Life does not get much sexier or dangerous than amidst the throngs of a preseason battle for the punting job. Just ask Rafael Mendoza. This is why the public cannot keep its eyes off of the 2007 version of Burr-Hamilton, Frazier-Ali, Amy v. Jag - Turk v. Stanley.
As Dale Robertson accurately reports, Turk has a long history of effective punting under his belt, capped by a solid season in 2006 for St. Louis. Like this guy, Turk tried to capitalize on his fame and success by demanding a pay increase from his employer. Shockingly, St. Louis spurned the overtures of their punter and told him to get lost, apparently brazen enough to determine that they could find a less narcisstic punter somewhere else. (They did). This left Turk unemployed, and like any smart, unemployed punter, he hopped the first flight to IAH.

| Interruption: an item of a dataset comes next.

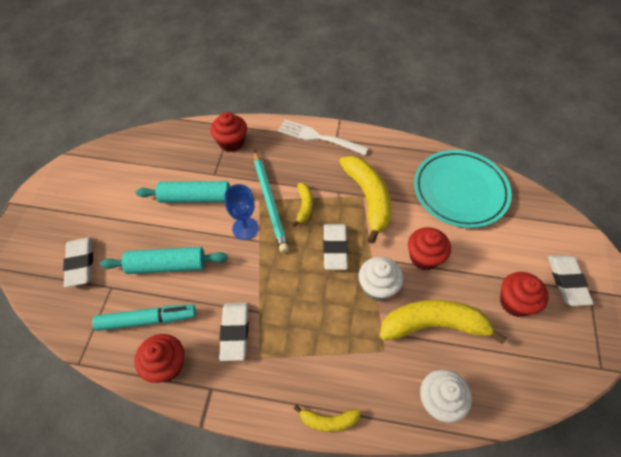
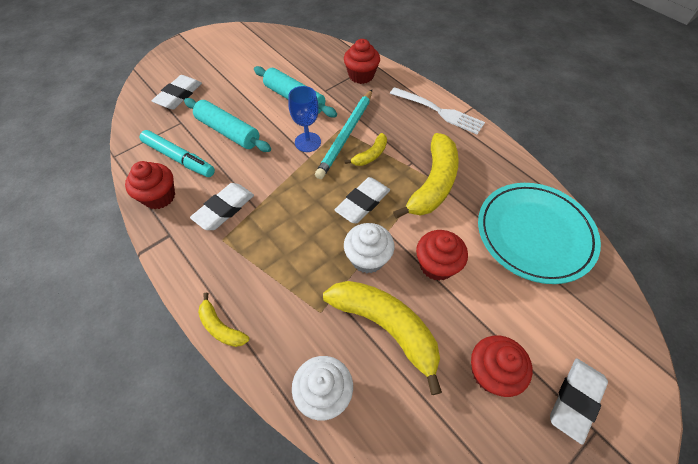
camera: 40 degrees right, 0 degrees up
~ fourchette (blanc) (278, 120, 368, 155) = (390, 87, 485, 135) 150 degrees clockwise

Chad Stanley, who had been quite effective his first four seasons in Houston, struggled last year with his consistency. In Texans Land, a struggling punter is similar to a broken bean grinder at Starbucks. The punter is a centerpiece of the Texans' strategy of three-and-out-and-play-for-field-position, and Stanley's ineptitude caught the ire of many Texans' fans as a result. I could go on and on, but just read Robertson's piece; the words "strapping", "brute-strength", "bomb", "intense" and "vinyl" are included within its contents. If that's not enough to get you interested, then you've got no chance to become a true Loser/Moron (read: Texans' fan). This is what it's all about!